Três anos e um álbum de The Glockenwise depois chega Norte Litoral e à partida é claro que este lançamento é mais desenvolvido que o seu antecessor. Sente-se algo mais ardente e uma produção mais pormenorizada aliada uma maturidade musical contribuem para uma nova etapa na carreira do artista, tanto a nível instrumental como a nível de letras, onde vemos Nuno a escrever de forma mais profunda e concisa, mais séria e emocional. Tem mais andamento e corpo que Duquesa, com uma base harmónica mais desenvolvida e em Norte Litoral Duquesa ganha uma voz mais singular, o artista cada vez mais se descobre a si mesmo. No entanto, a leveza musical é algo que transparece também neste álbum, embora mais disfarçada pelo enriquecimento instrumental que separa os dois lançamentos de Duquesa. O reverb é a sua principal arma de ataque em Norte Litoral, seja na guitarra ou no microfone, e em músicas como “Shape and Size” (com um instrumental à The Cure) ou “Afinal” as linhas de baixo fazem a diferença com uma forte e criativa presença.

Há uma sonoridade partilhada entre Norte Litoral e a música de Mac DeMarco, uma comparação incontornável e certamente uma inspiração. Mas nota-se uma divergência desse estilo, desse modo de fazer música: “Point of No Return” soa a algo que o músico norte- americano faria mas Duquesa dá-lhe o seu toque pessoal, dando andamento ao tema com uma bateria mexida, numa faixa munida de um refrão com um arranjo vocal simples mas eficaz na sua simplicidade. “Better Men” é outro exemplo mas o belo pormenor do saxofone e do bonito solo de baixo bem conseguido fazem da música algo diferente, mostrando Duquesa inspirado pelo que se faz mas determinado em mostrar como ele o faz.
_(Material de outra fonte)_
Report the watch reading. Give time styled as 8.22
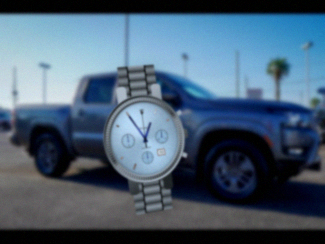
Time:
12.55
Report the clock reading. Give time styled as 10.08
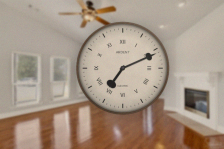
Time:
7.11
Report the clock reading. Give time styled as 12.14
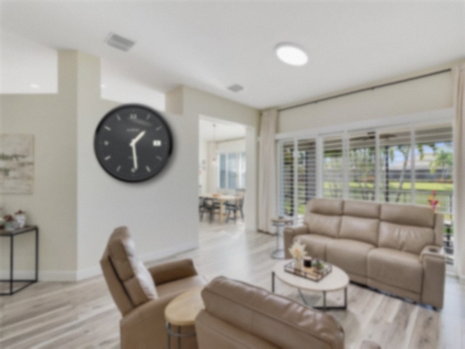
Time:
1.29
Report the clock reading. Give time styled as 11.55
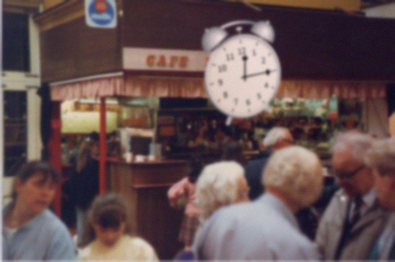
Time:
12.15
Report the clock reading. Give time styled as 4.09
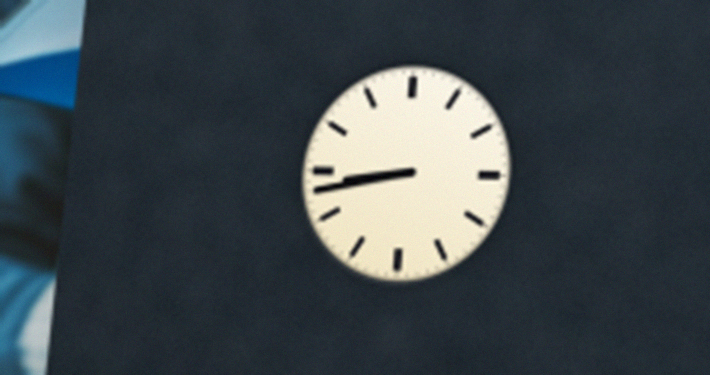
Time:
8.43
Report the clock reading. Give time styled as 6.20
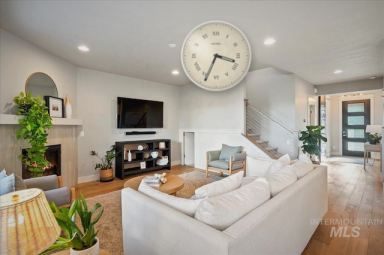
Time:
3.34
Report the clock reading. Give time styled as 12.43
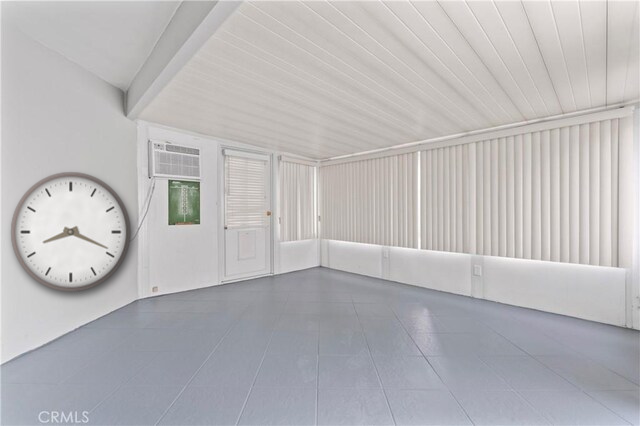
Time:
8.19
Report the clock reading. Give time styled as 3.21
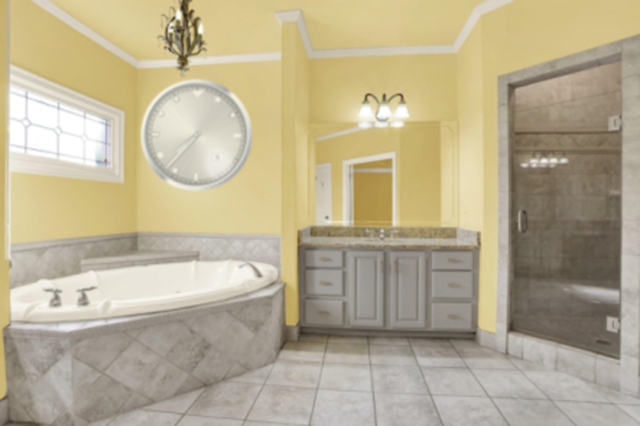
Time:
7.37
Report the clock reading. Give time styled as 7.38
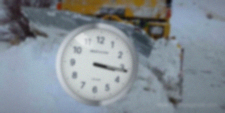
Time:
3.16
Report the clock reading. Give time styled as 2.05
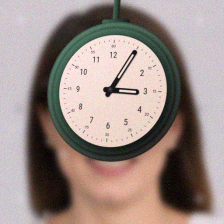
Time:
3.05
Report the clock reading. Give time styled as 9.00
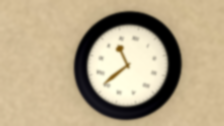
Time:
10.36
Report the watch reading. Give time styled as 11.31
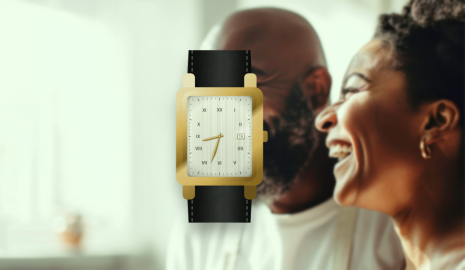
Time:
8.33
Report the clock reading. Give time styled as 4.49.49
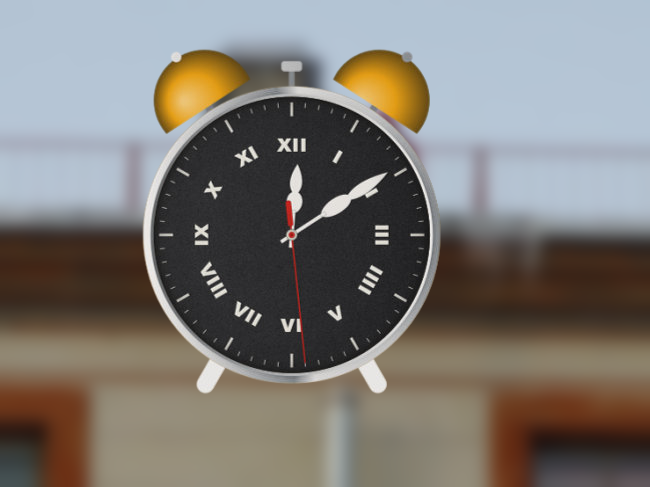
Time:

A preponderância de arranjos vocais também é algo novo e muito mais explorado neste álbum do que em Duquesa, cobrindo de som as melodias vocais modestas.

Os pontos negativos são poucos mas a ausência de erro não é necessariamente prova de arte. Os “agrafos” musicais no final de algumas músicas destoam e são experimentação sem nexo: em “Myrna”,a música mais desconcertante do álbum, há um piano alegre (reminiscente de “Better Men”) que soa depois da música acabar e que deita por terra a seriedade que os três minutos anteriores construíram. Em “Afinal” ocorre o mesmo, a música acaba e ouve-se um grito suspirado e melódico de Nuno, que se volta a ouvir em de “Point of no Return” mas que não acrescenta nada à música em que se insere.

Norte Litoral é um novo capítulo musical de Duquesa com a já conhecida simplicidade e descontracção do artista, começando na suave “Afinal”, passando pela melancolia regada a  amor de “Closed on Sundays” e acabando de volta a Portugal com a glória do seu “Norte Litoral” e de volta às origens de Nuno, um rapaz com uma guitarra a compor melodias que lhe surgem durante o decorrer da vida. É um álbum transitório mas a vida também o é, com uma sonoridade comum como a vida o é na sua maioria, e Duquesa sempre foi sobre espelhar a vida na sua maioria, abordar o mundano com o seu modo de ver e pensar. É mais complexo que o seu antecessor o que nos mostra que a vida e música de Nuno Rodrigues estão em sintonia, ambas a evoluir e a coleccionar novos momentos com o passar dos anos.